# Data for processing:
=== Section Start ===

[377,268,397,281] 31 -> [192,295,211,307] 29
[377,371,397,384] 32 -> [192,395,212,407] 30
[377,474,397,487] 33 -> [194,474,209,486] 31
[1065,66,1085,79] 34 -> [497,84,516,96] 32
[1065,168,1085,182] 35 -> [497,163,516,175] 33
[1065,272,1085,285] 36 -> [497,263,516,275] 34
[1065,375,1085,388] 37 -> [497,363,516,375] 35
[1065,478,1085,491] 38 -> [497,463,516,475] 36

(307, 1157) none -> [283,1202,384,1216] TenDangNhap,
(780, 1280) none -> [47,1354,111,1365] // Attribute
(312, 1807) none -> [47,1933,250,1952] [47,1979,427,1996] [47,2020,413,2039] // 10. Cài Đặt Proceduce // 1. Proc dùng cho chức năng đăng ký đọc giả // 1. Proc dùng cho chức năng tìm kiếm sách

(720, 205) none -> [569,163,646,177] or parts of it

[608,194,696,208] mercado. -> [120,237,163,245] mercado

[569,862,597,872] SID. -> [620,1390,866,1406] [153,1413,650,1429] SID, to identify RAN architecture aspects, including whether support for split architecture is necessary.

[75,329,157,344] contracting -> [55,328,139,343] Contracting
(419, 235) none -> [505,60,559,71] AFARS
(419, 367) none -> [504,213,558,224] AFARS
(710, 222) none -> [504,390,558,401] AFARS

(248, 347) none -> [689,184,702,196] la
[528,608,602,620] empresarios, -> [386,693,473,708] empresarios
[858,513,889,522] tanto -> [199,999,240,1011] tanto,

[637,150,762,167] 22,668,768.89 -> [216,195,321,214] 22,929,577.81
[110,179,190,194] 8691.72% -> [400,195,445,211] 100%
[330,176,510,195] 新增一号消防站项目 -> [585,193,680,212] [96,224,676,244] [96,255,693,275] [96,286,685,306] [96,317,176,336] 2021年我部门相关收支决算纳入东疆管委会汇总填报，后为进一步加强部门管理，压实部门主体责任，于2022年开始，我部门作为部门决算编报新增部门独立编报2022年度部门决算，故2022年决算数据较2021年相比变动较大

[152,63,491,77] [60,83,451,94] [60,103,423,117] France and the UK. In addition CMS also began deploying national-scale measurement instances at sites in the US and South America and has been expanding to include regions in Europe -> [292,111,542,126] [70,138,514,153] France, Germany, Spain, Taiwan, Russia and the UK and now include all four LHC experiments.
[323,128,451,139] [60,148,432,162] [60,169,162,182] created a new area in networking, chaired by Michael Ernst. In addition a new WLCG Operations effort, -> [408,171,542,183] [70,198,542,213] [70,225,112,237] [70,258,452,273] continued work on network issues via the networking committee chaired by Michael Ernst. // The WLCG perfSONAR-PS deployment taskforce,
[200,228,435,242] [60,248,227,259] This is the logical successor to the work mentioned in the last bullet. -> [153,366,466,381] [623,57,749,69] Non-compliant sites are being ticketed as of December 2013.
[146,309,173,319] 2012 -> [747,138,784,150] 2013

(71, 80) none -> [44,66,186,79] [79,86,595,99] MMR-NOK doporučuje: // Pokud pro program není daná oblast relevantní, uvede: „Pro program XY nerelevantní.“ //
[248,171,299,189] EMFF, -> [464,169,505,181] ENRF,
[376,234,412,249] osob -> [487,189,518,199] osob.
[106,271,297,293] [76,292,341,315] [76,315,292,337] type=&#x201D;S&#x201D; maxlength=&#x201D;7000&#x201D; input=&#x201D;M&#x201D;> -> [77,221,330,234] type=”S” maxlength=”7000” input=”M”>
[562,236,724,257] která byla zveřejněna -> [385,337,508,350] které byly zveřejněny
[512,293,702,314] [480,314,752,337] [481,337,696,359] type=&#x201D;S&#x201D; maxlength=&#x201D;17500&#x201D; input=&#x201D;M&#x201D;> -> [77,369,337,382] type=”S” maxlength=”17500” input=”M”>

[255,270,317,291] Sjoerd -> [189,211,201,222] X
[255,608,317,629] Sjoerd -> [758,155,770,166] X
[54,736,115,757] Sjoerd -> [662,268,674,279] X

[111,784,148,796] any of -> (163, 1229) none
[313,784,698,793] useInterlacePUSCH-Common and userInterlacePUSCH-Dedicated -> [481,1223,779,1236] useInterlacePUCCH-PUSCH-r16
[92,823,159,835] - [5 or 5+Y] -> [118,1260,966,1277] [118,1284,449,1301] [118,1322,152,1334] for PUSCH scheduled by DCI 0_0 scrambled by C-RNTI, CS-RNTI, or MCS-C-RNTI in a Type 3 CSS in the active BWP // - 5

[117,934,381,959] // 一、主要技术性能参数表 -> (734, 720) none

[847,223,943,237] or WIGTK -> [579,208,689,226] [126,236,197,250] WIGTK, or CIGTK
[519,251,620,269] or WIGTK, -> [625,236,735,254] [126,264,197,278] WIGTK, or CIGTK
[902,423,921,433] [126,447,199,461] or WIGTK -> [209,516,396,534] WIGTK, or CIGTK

=== Section End ===

Every entry above should be transcribed exactly as it appears.

[377,268,397,281] 31 -> [192,295,211,307] 29
[377,371,397,384] 32 -> [192,395,212,407] 30
[377,474,397,487] 33 -> [194,474,209,486] 31
[1065,66,1085,79] 34 -> [497,84,516,96] 32
[1065,168,1085,182] 35 -> [497,163,516,175] 33
[1065,272,1085,285] 36 -> [497,263,516,275] 34
[1065,375,1085,388] 37 -> [497,363,516,375] 35
[1065,478,1085,491] 38 -> [497,463,516,475] 36

(307, 1157) none -> [283,1202,384,1216] TenDangNhap,
(780, 1280) none -> [47,1354,111,1365] // Attribute
(312, 1807) none -> [47,1933,250,1952] [47,1979,427,1996] [47,2020,413,2039] // 10. Cài Đặt Proceduce // 1. Proc dùng cho chức năng đăng ký đọc giả // 1. Proc dùng cho chức năng tìm kiếm sách

(720, 205) none -> [569,163,646,177] or parts of it

[608,194,696,208] mercado. -> [120,237,163,245] mercado

[569,862,597,872] SID. -> [620,1390,866,1406] [153,1413,650,1429] SID, to identify RAN architecture aspects, including whether support for split architecture is necessary.

[75,329,157,344] contracting -> [55,328,139,343] Contracting
(419, 235) none -> [505,60,559,71] AFARS
(419, 367) none -> [504,213,558,224] AFARS
(710, 222) none -> [504,390,558,401] AFARS

(248, 347) none -> [689,184,702,196] la
[528,608,602,620] empresarios, -> [386,693,473,708] empresarios
[858,513,889,522] tanto -> [199,999,240,1011] tanto,

[637,150,762,167] 22,668,768.89 -> [216,195,321,214] 22,929,577.81
[110,179,190,194] 8691.72% -> [400,195,445,211] 100%
[330,176,510,195] 新增一号消防站项目 -> [585,193,680,212] [96,224,676,244] [96,255,693,275] [96,286,685,306] [96,317,176,336] 2021年我部门相关收支决算纳入东疆管委会汇总填报，后为进一步加强部门管理，压实部门主体责任，于2022年开始，我部门作为部门决算编报新增部门独立编报2022年度部门决算，故2022年决算数据较2021年相比变动较大

[152,63,491,77] [60,83,451,94] [60,103,423,117] France and the UK. In addition CMS also began deploying national-scale measurement instances at sites in the US and South America and has been expanding to include regions in Europe -> [292,111,542,126] [70,138,514,153] France, Germany, Spain, Taiwan, Russia and the UK and now include all four LHC experiments.
[323,128,451,139] [60,148,432,162] [60,169,162,182] created a new area in networking, chaired by Michael Ernst. In addition a new WLCG Operations effort, -> [408,171,542,183] [70,198,542,213] [70,225,112,237] [70,258,452,273] continued work on network issues via the networking committee chaired by Michael Ernst. // The WLCG perfSONAR-PS deployment taskforce,
[200,228,435,242] [60,248,227,259] This is the logical successor to the work mentioned in the last bullet. -> [153,366,466,381] [623,57,749,69] Non-compliant sites are being ticketed as of December 2013.
[146,309,173,319] 2012 -> [747,138,784,150] 2013

(71, 80) none -> [44,66,186,79] [79,86,595,99] MMR-NOK doporučuje: // Pokud pro program není daná oblast relevantní, uvede: „Pro program XY nerelevantní.“ //
[248,171,299,189] EMFF, -> [464,169,505,181] ENRF,
[376,234,412,249] osob -> [487,189,518,199] osob.
[106,271,297,293] [76,292,341,315] [76,315,292,337] type=&#x201D;S&#x201D; maxlength=&#x201D;7000&#x201D; input=&#x201D;M&#x201D;> -> [77,221,330,234] type=”S” maxlength=”7000” input=”M”>
[562,236,724,257] která byla zveřejněna -> [385,337,508,350] které byly zveřejněny
[512,293,702,314] [480,314,752,337] [481,337,696,359] type=&#x201D;S&#x201D; maxlength=&#x201D;17500&#x201D; input=&#x201D;M&#x201D;> -> [77,369,337,382] type=”S” maxlength=”17500” input=”M”>

[255,270,317,291] Sjoerd -> [189,211,201,222] X
[255,608,317,629] Sjoerd -> [758,155,770,166] X
[54,736,115,757] Sjoerd -> [662,268,674,279] X

[111,784,148,796] any of -> (163, 1229) none
[313,784,698,793] useInterlacePUSCH-Common and userInterlacePUSCH-Dedicated -> [481,1223,779,1236] useInterlacePUCCH-PUSCH-r16
[92,823,159,835] - [5 or 5+Y] -> [118,1260,966,1277] [118,1284,449,1301] [118,1322,152,1334] for PUSCH scheduled by DCI 0_0 scrambled by C-RNTI, CS-RNTI, or MCS-C-RNTI in a Type 3 CSS in the active BWP // - 5

[117,934,381,959] // 一、主要技术性能参数表 -> (734, 720) none

[847,223,943,237] or WIGTK -> [579,208,689,226] [126,236,197,250] WIGTK, or CIGTK
[519,251,620,269] or WIGTK, -> [625,236,735,254] [126,264,197,278] WIGTK, or CIGTK
[902,423,921,433] [126,447,199,461] or WIGTK -> [209,516,396,534] WIGTK, or CIGTK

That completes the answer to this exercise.